Ce mec a bercé mes soirées foot sur Canal durant toute
mon adolescence. Il s’emballe quand il faut, joue juste avec
les mots, ne prononce pas les noms des coréens avec un faux
accent de serveur vietnamien… Bref, ce mec est un bon. Pour
être franc, c’est le seul qui ne me donne pas envie de
mettre les commentaires de RMC INFO tout en regardant la télé
(cette chronique s’appelle Vu à la télé
et non Entendu à la radio, mais je vous invite à vous
faire au moins un match avec les commentaires de RMC : ça claque
!). Entouré de Larqué et Wenger à l’occasion
de l’événement, tout le monde apprécie,
rien à redire sur la triplette.
Au rang des équipes B de TF1, nous retrouvons la paire Christian
Jean-Pierre et Gérard Houllier. Equipe B sur le papier mais
pas dans les faits, car le binôme fonctionne bien, se fait de
bonnes passes et connaît son sujet. Agréable. M6 aurait
été bien inspirée d’aller chercher ce type
de paire d’attaquants car quand on voit ce que l’on a
chez eux…
Et oui, ne s’improvise pas chaîne du foot qui veut et
M6 récupère les pots cassés à l’occasion.
Notons en marge des matchs, le magnifique "café des sports"
que constitue l’émission 100 % Foot / 100 % Coupe du
monde animée par Mme Domenech, Estelle Denis, qui a une voix
de tenancière de troquet parisien et qui rythme son émission
avec de magnifiques questions qui tuent du type : "Alors Dominique
et Pierre, qu’est-ce qu’on en dit des brésiliens,
bons manieurs de ballons, hein, non ? Hein, Pierre, hein ? Non, hein
qui qui l’en dit Dominique ?". On ne s’ennuit pas.
Et aux commentaires, l’équipe de rêve de beaufs
chauves revenus d’ailleurs (l’un de TF1, l’autre
du Qatar), j’ai nommé Thierry Rolland et Franck Lebœuf.
On ne change pas un Rolland qui gagne… 40 ans de commentaires,
on a juste le sentiment de voir une rétrospective des meilleurs
moments de la coupe du monde 1966 quand l’Angleterre joue, la
trouille au ventre que le 16/9e se foute en noir et blanc… L’ami
Lebœuf commente comme il était sécurisant en défense
centrale des bleus en 2002 : toujours peur d’un dérapage
et relance de commentaires direct en touche.
Le duo Christophe Josse (ancien de Canal+, de TPS, de France 2 et
du Tour de France) a fait les beaux jours de Canal mais a malheureusement
un peu trop conservé son côté Tour de France et
commente les débordements sur l’aile comme on commente
un sprint lors d’une arrivée à Vesoul pour la
4e étape… Associé à Christophe Dugarry
qui met une petite touche de sud avec son accent de contrôleur
SNCF qui sent bon le "moi qui n’aime pas le Ricard, j’en
ai bu neuf, je suis bourré, j’ai pas fait exprès".

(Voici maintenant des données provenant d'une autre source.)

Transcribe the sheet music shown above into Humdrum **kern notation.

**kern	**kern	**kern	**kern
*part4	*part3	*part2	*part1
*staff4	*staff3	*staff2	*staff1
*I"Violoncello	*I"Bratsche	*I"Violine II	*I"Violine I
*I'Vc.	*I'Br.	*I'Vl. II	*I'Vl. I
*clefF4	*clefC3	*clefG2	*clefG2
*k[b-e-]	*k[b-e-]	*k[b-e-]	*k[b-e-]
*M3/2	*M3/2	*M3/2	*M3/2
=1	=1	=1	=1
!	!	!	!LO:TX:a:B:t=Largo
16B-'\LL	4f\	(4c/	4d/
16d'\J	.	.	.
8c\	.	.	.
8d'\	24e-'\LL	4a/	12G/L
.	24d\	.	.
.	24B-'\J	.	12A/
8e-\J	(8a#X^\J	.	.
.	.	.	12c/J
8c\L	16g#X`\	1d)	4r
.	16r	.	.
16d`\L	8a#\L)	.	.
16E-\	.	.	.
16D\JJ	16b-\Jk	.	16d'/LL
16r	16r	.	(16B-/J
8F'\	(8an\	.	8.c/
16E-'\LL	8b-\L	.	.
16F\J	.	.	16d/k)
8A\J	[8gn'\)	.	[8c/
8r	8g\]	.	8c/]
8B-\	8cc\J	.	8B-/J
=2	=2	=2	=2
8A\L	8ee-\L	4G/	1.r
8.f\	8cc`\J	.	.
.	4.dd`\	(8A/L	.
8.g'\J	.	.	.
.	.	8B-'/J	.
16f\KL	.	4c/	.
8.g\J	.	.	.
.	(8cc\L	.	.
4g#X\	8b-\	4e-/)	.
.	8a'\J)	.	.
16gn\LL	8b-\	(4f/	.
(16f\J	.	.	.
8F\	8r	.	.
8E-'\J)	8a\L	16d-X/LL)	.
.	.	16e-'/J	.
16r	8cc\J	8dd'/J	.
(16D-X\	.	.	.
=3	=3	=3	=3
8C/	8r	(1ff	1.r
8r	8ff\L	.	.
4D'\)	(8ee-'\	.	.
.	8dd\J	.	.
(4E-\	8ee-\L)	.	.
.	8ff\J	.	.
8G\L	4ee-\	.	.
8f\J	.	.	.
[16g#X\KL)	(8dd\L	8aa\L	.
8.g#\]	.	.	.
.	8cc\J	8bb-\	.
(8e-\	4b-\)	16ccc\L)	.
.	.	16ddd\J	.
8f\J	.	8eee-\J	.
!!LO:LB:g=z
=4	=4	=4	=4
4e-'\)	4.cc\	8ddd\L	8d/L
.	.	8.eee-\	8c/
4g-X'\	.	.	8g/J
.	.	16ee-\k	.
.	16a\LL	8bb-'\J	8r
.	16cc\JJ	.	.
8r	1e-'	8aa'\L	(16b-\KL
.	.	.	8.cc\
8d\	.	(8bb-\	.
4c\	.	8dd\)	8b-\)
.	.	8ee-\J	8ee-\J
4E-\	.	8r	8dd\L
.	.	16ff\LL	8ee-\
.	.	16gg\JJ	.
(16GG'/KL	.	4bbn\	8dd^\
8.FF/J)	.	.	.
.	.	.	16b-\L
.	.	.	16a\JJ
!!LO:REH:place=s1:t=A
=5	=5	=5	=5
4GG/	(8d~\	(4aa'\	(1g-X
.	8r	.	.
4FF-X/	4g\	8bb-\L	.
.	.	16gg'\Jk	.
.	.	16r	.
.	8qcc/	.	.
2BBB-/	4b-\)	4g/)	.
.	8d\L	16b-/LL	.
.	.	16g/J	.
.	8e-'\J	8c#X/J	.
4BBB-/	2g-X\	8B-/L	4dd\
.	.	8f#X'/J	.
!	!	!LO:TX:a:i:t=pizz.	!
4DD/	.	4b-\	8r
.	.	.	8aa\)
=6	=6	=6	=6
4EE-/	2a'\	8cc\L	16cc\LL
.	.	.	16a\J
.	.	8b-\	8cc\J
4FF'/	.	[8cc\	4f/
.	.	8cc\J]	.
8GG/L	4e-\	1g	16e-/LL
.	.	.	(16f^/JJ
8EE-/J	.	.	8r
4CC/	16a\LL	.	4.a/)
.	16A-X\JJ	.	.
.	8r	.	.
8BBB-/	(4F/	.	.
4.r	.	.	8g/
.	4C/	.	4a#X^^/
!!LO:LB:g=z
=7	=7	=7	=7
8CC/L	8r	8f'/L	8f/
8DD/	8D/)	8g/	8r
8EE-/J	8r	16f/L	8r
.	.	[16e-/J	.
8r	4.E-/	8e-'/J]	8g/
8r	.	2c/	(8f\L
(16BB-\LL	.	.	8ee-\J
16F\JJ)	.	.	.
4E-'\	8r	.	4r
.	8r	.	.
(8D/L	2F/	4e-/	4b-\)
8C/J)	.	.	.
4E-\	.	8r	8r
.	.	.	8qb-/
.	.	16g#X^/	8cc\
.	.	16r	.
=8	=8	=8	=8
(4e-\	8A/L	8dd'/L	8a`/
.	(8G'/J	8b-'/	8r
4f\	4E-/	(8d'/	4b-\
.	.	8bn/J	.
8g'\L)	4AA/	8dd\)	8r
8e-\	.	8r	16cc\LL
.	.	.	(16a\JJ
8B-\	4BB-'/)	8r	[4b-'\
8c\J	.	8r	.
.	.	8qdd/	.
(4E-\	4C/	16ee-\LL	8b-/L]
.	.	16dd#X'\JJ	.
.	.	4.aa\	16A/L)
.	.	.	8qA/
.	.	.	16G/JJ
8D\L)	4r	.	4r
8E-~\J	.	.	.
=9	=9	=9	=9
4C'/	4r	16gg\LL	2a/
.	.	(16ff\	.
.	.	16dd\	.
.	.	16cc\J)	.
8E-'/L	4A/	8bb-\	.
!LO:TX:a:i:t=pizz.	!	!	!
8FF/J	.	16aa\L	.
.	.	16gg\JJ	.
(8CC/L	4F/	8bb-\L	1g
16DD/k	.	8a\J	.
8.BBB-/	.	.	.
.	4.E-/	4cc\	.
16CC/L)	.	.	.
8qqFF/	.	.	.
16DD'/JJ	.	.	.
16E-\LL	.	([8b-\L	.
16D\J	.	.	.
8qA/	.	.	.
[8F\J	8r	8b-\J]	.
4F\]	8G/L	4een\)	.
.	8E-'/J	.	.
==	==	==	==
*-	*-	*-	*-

Et enfin, le grand Canal… Comme d’hab, on traite de démago
parisien de gauche le gars chroniqueur qui ne jure que par Canal pour
ses émissions, son impertinence et sa justesse d’animation…
Mais le foot sur Canal reste le foot sur Canal et de Margoton à
Balbir en passant par Linette, on savoure un match même si,
école Canal, la voix s’emballe un peu vite, même
quand il y a touche.
Les redifs sur Eurosport et Sport+ valent la peine d’être
écoutées, quelques stagiaires commentateurs se font
la voix à 3 heures du mat, bien drôle…
Voilà, ça c’est fait, la semaine prochaine on
fera le bilan de tout se beau bordel.